Collecting git+https://****@github.com/SKTBrain/KoBERT.git@master
  Cloning https://****@github.com/SKTBrain/KoBERT.git (to revision master) to /tmp/pip-req-build-hk3rsis0
  Running command git clone -q 'https://****@github.com/SKTBrain/KoBERT.git' /tmp/pip-req-build-hk3rsis0


In [5]:
import torch
from torch import nn
import torch.nn.functional as F
import torch.optim as optim
from torch.utils.data import Dataset, DataLoader
import gluonnlp as nlp
import numpy as np
from tqdm import tqdm, tqdm_notebook

In [6]:
#kobert
from kobert.utils import get_tokenizer
from kobert.pytorch_kobert import get_pytorch_kobert_model

#transformers
from transformers import AdamW
from transformers.optimization import get_cosine_schedule_with_warmup

In [7]:
#GPU 사용
device = torch.device("cuda:0")

In [8]:
#BERT 모델, Vocabulary 불러오기
bertmodel, vocab = get_pytorch_kobert_model()

using cached model
using cached model


#실행 환경(사용)#

- Python >= 3.6
- PyTorch >= 1.70
- Transformers = 3.0.2
- Colab
- batch size = 64 (convertable)
- epochs = 10 (convertable)

In [9]:
!pip install -U torchtext==0.6.0
!pip install transformers



In [10]:
#!pip install mxnet
#!pip install gluonnlp pandas tqdm
#!pip install sentencepiece
#!pip install transformers==3.0.2
#!pip install torch

# Libraries

import matplotlib.pyplot as plt
import pandas as pd
import torch

# Preliminaries

from torchtext.data import Field, TabularDataset, BucketIterator, Iterator

# Models

import torch.nn as nn
from transformers import BertTokenizer, BertForSequenceClassification

# Training

import torch.optim as optim

# Evaluation

from sklearn.metrics import accuracy_score, classification_report, confusion_matrix
import seaborn as sns

#KoBERT 입력 데이터로 변환(사용)#

In [11]:
class BERTDataset(Dataset):
    def __init__(self, dataset, sent_idx, label_idx, bert_tokenizer, max_len,
                 pad, pair):
        transform = nlp.data.BERTSentenceTransform(
            bert_tokenizer, max_seq_length=max_len, pad=pad, pair=pair)

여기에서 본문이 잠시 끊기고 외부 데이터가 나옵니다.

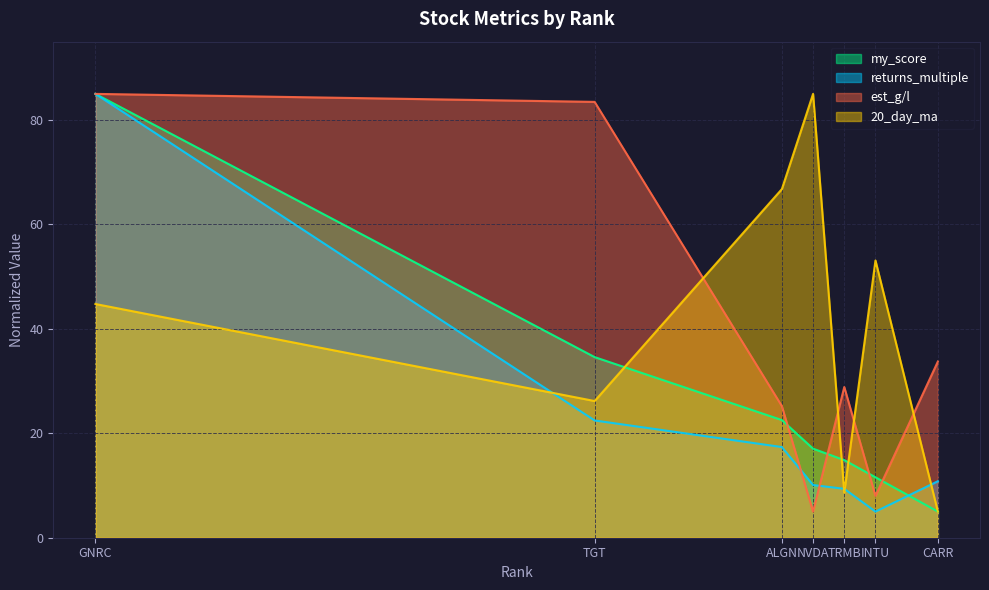

Rank the series at ALGN from lowest to highest value.

returns_multiple, my_score, est_g/l, 20_day_ma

        self.sentences = [transform([i[sent_idx]]) for i in dataset]
        self.labels = [np.int32(i[label_idx]) for i in dataset]

    def __getitem__(self, i):
        return (self.sentences[i] + (self.labels[i], ))

    def __len__(self):
        return (len(self.labels))

In [12]:
# Setting parameters
max_len = 64
batch_size = 64
warmup_ratio = 0.1
num_epochs = 5
max_grad_norm = 1
log_interval = 200
learning_rate =  5e-5

#추출한 데이터에 감정 레이블 추가(사용)#

In [13]:
class BERTClassifier(nn.Module):
    def __init__(self,
                 bert,
                 hidden_size = 768,
                 num_classes=7,   ##클래스 수 조정##
                 dr_rate=None,
                 params=None):
        super(BERTClassifier, self).__init__()
        self.bert = bert
        self.dr_rate = dr_rate
                 
        self.classifier = nn.Linear(hidden_size , num_classes)
        if dr_rate:
            self.dropout = nn.Dropout(p=dr_rate)
    
    def gen_attention_mask(self, token_ids, valid_length):
        attention_mask = torch.zeros_like(token_ids)
        for i, v in enumerate(valid_length):
            attention_mask[i][:v] = 1
        return attention_mask.float()

    def forward(self, token_ids, valid_length, segment_ids):
        attention_mask = self.gen_attention_mask(token_ids, valid_length)
        
        _, pooler = self.bert(input_ids = token_ids, token_type_ids = segment_ids.long(), attention_mask = attention_mask.float().to(token_ids.device))
        if self.dr_rate:
            out = self.dropout(pooler)
        return self.classifier(out)

새로운 문장을 테스트 할 때, 입력되는 문장을 KoBERT의 입력 형식으로 바꿔주는 코드를 작성해주어야 한다. 아래 코드를 작성하여 토큰화, 패딩, 텐서를 바꿔주고 예측을 하는 'predict' 함수를 만들어 주었다.

In [14]:
model1 = BERTClassifier(bertmodel,  dr_rate=0.5).to(device)
model1.load_state_dict(torch.load(SAVEPOINT_PATH), strict=False)
model1.eval()

BERTClassifier(
  (bert): BertModel(
    (embeddings): BertEmbeddings(
      (word_embeddings): Embedding(8002, 768, padding_idx=1)
      (position_embeddings): Embedding(512, 768)
      (token_type_embeddings): Embedding(2, 768)
      (LayerNorm): LayerNorm((768,), eps=1e-12, elementwise_affine=True)
      (dropout): Dropout(p=0.1, inplace=False)
    )
    (encoder): BertEncoder(
      (layer): ModuleList(
        (0): BertLayer(
          (attention): BertAttention(
            (self): BertSelfAttention(
              (query): Linear(in_features=768, out_features=768, bias=True)
              (key): Linear(in_features=768, out_features=768, bias=True)
              (value): Linear(in_features=768, out_features=768, bias=True)
              (dropout): Dropout(p=0.1, inplace=False)
            )
            (output): BertSelfOutput(
              (dense): Linear(in_features=768, out_features=768, bias=True)
              (LayerNorm): LayerNorm((768,), eps=1e-12, elementwise_affine=True

In [15]:
#토큰화
tokenizer = get_tokenizer()
tok = nlp.data.BERTSPTokenizer(tokenizer, vocab, lower=False)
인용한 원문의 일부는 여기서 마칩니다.